Request:
Print every line of the material below word for word, changing nothing and leaving nothing out.

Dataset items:
= = = = =

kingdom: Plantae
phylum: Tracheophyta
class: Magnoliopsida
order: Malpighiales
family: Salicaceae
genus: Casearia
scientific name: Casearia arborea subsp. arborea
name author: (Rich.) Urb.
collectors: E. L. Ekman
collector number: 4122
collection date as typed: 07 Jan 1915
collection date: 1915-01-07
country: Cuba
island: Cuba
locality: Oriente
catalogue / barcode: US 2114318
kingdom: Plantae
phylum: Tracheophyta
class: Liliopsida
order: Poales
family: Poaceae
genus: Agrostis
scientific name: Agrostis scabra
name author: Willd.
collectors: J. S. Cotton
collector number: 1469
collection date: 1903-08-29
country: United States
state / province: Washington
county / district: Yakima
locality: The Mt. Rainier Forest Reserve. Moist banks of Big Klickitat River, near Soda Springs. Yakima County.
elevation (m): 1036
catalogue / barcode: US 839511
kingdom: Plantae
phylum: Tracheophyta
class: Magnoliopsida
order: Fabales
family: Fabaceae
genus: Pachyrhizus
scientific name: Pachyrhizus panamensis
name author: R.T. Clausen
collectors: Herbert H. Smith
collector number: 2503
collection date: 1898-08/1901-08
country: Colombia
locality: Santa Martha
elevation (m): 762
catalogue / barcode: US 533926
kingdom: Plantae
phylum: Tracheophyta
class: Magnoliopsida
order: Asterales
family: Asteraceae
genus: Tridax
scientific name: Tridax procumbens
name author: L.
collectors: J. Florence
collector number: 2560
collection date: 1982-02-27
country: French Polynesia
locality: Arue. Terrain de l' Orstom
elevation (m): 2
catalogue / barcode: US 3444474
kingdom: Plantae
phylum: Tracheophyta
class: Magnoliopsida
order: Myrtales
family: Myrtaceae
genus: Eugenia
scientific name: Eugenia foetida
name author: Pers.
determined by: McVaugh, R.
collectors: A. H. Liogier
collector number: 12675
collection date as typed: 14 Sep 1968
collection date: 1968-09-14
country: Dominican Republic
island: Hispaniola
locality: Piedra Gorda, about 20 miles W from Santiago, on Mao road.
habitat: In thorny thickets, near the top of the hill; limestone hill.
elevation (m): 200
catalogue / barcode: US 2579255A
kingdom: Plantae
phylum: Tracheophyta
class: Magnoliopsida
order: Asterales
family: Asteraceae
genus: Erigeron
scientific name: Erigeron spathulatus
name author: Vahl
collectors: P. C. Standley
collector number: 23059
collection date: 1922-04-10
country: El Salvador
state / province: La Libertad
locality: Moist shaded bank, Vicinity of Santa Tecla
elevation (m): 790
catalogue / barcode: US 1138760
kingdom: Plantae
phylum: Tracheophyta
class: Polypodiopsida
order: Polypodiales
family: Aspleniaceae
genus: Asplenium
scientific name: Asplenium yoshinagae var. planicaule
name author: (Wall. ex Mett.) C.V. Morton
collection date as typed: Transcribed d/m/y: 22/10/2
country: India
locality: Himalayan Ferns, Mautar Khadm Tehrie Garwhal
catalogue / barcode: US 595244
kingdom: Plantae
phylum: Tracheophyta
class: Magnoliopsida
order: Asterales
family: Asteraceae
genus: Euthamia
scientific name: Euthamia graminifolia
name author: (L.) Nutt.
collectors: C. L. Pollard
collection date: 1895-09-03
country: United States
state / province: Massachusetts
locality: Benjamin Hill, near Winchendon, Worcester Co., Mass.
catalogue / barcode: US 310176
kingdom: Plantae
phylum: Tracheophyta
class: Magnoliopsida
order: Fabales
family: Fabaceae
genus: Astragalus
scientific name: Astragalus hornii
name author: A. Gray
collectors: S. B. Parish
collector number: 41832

= = = = =

Result of this task:
kingdom: Plantae
phylum: Tracheophyta
class: Magnoliopsida
order: Malpighiales
family: Salicaceae
genus: Casearia
scientific name: Casearia arborea subsp. arborea
name author: (Rich.) Urb.
collectors: E. L. Ekman
collector number: 4122
collection date as typed: 07 Jan 1915
collection date: 1915-01-07
country: Cuba
island: Cuba
locality: Oriente
catalogue / barcode: US 2114318
kingdom: Plantae
phylum: Tracheophyta
class: Liliopsida
order: Poales
family: Poaceae
genus: Agrostis
scientific name: Agrostis scabra
name author: Willd.
collectors: J. S. Cotton
collector number: 1469
collection date: 1903-08-29
country: United States
state / province: Washington
county / district: Yakima
locality: The Mt. Rainier Forest Reserve. Moist banks of Big Klickitat River, near Soda Springs. Yakima County.
elevation (m): 1036
catalogue / barcode: US 839511
kingdom: Plantae
phylum: Tracheophyta
class: Magnoliopsida
order: Fabales
family: Fabaceae
genus: Pachyrhizus
scientific name: Pachyrhizus panamensis
name author: R.T. Clausen
collectors: Herbert H. Smith
collector number: 2503
collection date: 1898-08/1901-08
country: Colombia
locality: Santa Martha
elevation (m): 762
catalogue / barcode: US 533926
kingdom: Plantae
phylum: Tracheophyta
class: Magnoliopsida
order: Asterales
family: Asteraceae
genus: Tridax
scientific name: Tridax procumbens
name author: L.
collectors: J. Florence
collector number: 2560
collection date: 1982-02-27
country: French Polynesia
locality: Arue. Terrain de l' Orstom
elevation (m): 2
catalogue / barcode: US 3444474
kingdom: Plantae
phylum: Tracheophyta
class: Magnoliopsida
order: Myrtales
family: Myrtaceae
genus: Eugenia
scientific name: Eugenia foetida
name author: Pers.
determined by: McVaugh, R.
collectors: A. H. Liogier
collector number: 12675
collection date as typed: 14 Sep 1968
collection date: 1968-09-14
country: Dominican Republic
island: Hispaniola
locality: Piedra Gorda, about 20 miles W from Santiago, on Mao road.
habitat: In thorny thickets, near the top of the hill; limestone hill.
elevation (m): 200
catalogue / barcode: US 2579255A
kingdom: Plantae
phylum: Tracheophyta
class: Magnoliopsida
order: Asterales
family: Asteraceae
genus: Erigeron
scientific name: Erigeron spathulatus
name author: Vahl
collectors: P. C. Standley
collector number: 23059
collection date: 1922-04-10
country: El Salvador
state / province: La Libertad
locality: Moist shaded bank, Vicinity of Santa Tecla
elevation (m): 790
catalogue / barcode: US 1138760
kingdom: Plantae
phylum: Tracheophyta
class: Polypodiopsida
order: Polypodiales
family: Aspleniaceae
genus: Asplenium
scientific name: Asplenium yoshinagae var. planicaule
name author: (Wall. ex Mett.) C.V. Morton
collection date as typed: Transcribed d/m/y: 22/10/2
country: India
locality: Himalayan Ferns, Mautar Khadm Tehrie Garwhal
catalogue / barcode: US 595244
kingdom: Plantae
phylum: Tracheophyta
class: Magnoliopsida
order: Asterales
family: Asteraceae
genus: Euthamia
scientific name: Euthamia graminifolia
name author: (L.) Nutt.
collectors: C. L. Pollard
collection date: 1895-09-03
country: United States
state / province: Massachusetts
locality: Benjamin Hill, near Winchendon, Worcester Co., Mass.
catalogue / barcode: US 310176
kingdom: Plantae
phylum: Tracheophyta
class: Magnoliopsida
order: Fabales
family: Fabaceae
genus: Astragalus
scientific name: Astragalus hornii
name author: A. Gray
collectors: S. B. Parish
collector number: 41832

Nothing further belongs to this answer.